Among the records below, find each line bearing the word "shoulder" and copy it.

====================

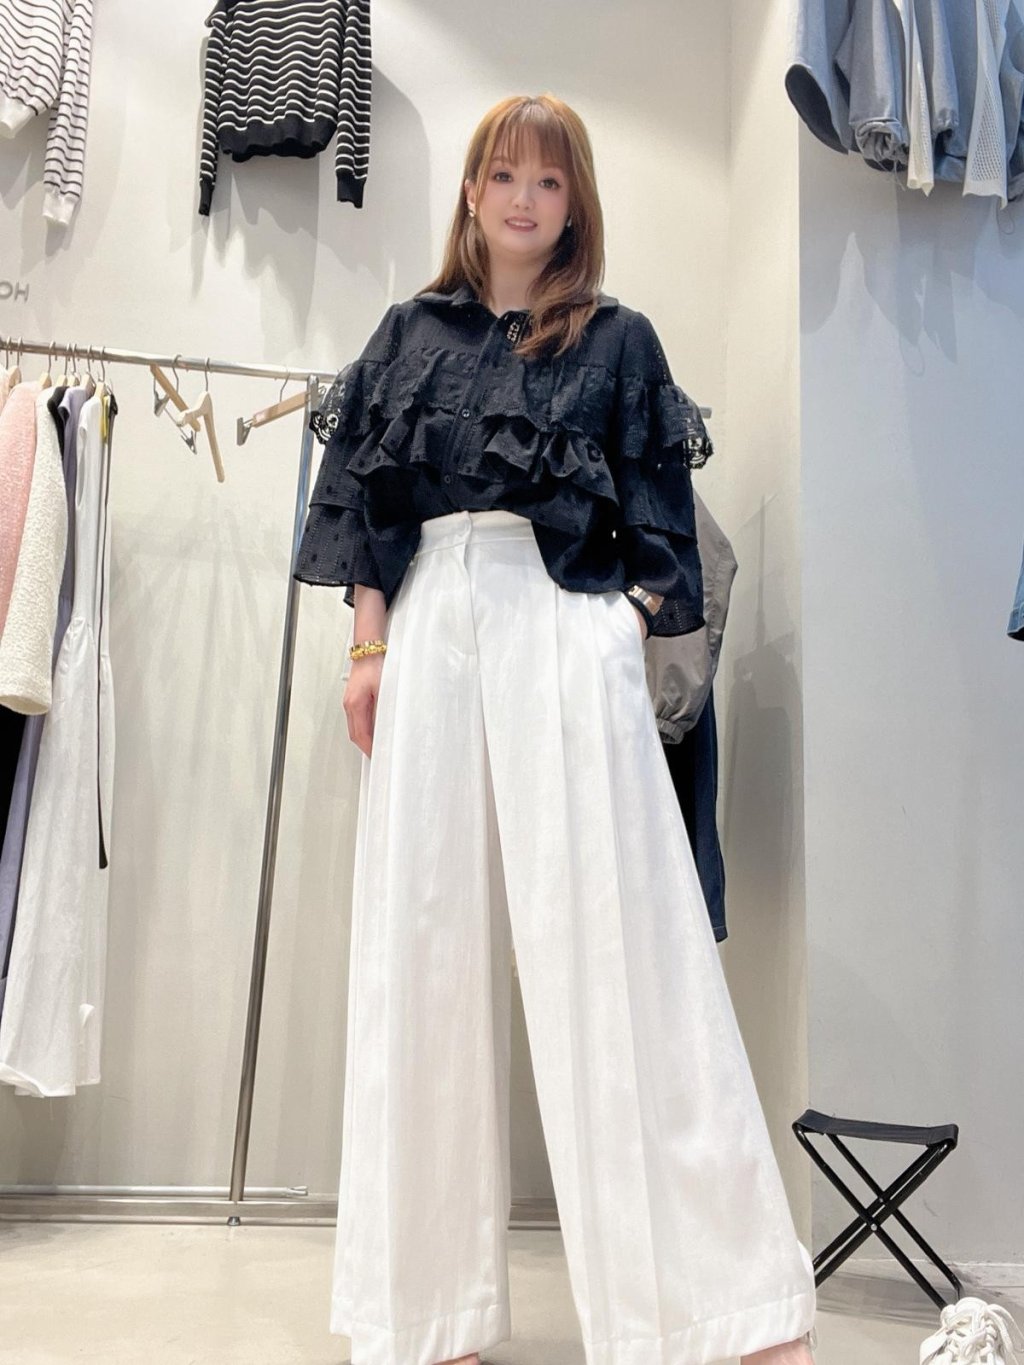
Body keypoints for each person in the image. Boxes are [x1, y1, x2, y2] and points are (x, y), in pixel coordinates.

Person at [294, 92, 818, 1365]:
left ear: (574, 201)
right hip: (430, 621)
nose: (523, 198)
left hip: (561, 616)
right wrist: (367, 649)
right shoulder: (405, 334)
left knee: (623, 943)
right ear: (471, 192)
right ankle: (426, 1317)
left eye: (548, 179)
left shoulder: (618, 339)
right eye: (503, 175)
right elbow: (367, 508)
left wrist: (612, 632)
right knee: (420, 947)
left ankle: (716, 1311)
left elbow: (663, 522)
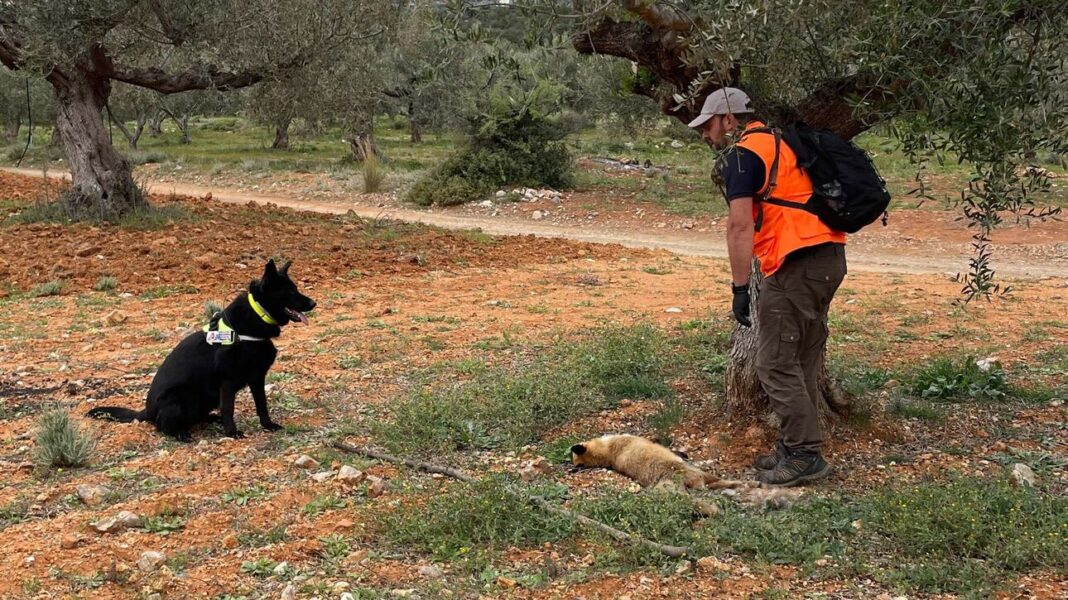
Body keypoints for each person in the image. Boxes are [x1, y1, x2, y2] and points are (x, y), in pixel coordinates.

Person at [688, 87, 847, 487]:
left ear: (728, 118)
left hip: (795, 264)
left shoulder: (743, 155)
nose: (707, 136)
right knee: (802, 361)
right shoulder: (781, 143)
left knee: (774, 363)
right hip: (829, 258)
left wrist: (740, 287)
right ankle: (795, 447)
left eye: (708, 125)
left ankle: (806, 455)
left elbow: (739, 225)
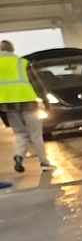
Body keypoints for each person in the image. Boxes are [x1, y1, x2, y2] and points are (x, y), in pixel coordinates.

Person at [0, 40, 50, 174]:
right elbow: (36, 84)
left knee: (20, 133)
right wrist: (46, 102)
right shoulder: (22, 62)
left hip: (8, 106)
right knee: (36, 134)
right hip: (28, 103)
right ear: (12, 49)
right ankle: (44, 163)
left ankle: (19, 156)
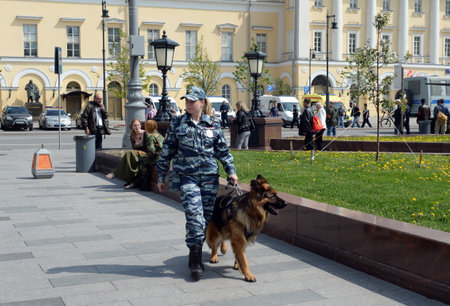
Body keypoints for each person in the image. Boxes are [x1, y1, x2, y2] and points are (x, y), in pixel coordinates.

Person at [156, 86, 238, 280]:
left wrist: (231, 172)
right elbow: (166, 151)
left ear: (202, 102)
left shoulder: (213, 124)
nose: (189, 104)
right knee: (194, 216)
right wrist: (161, 177)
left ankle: (197, 249)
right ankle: (195, 259)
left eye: (193, 101)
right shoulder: (177, 124)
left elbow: (222, 151)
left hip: (210, 179)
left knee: (205, 218)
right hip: (188, 177)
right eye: (187, 100)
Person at [106, 119, 162, 189]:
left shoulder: (146, 134)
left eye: (138, 125)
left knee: (130, 154)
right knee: (130, 161)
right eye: (135, 125)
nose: (137, 127)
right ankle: (132, 182)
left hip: (145, 154)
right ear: (132, 127)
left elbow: (151, 150)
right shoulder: (132, 136)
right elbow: (134, 149)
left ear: (141, 126)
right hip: (137, 154)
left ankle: (115, 173)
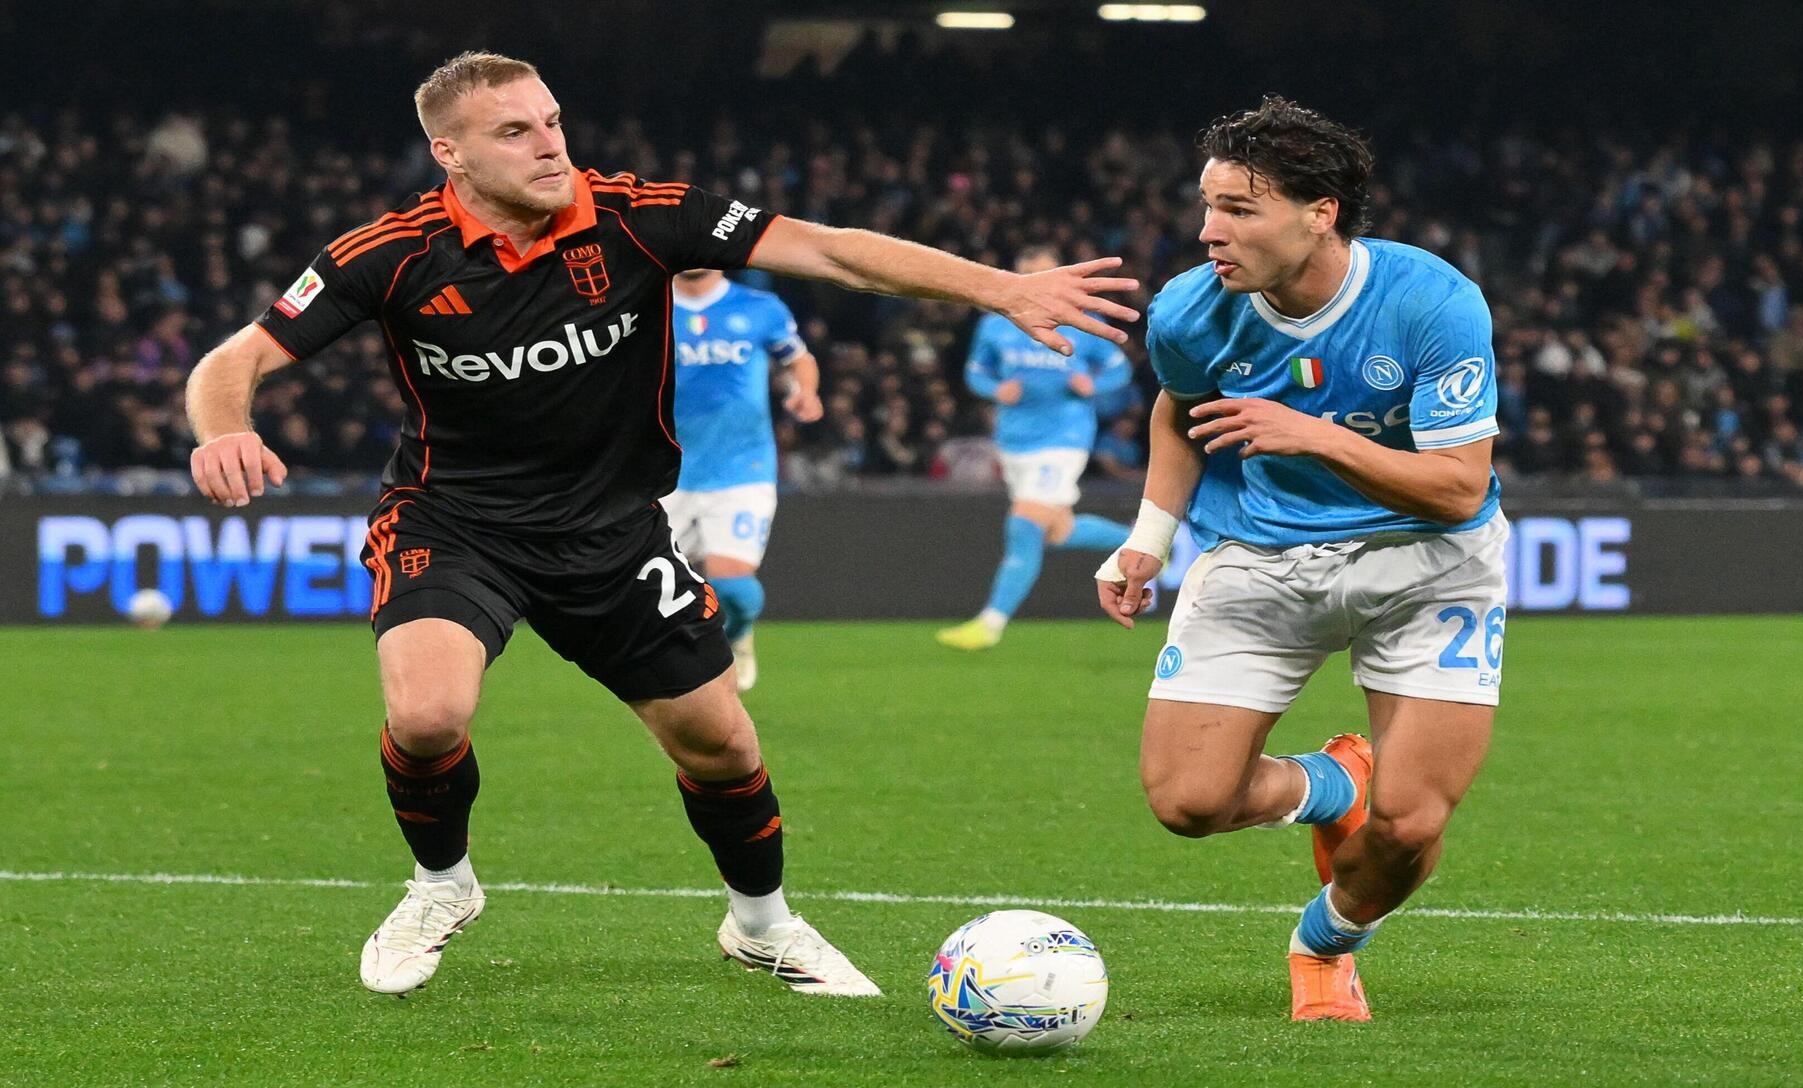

====================

SOLUTION FOR THIS TASK:
right shoulder: (405, 334)
left shoulder: (618, 339)
left shoulder: (743, 155)
right shoulder: (781, 143)
right shoulder: (22, 62)
left shoulder: (213, 124)
right shoulder: (177, 124)
left shoulder: (146, 134)
right shoulder: (132, 136)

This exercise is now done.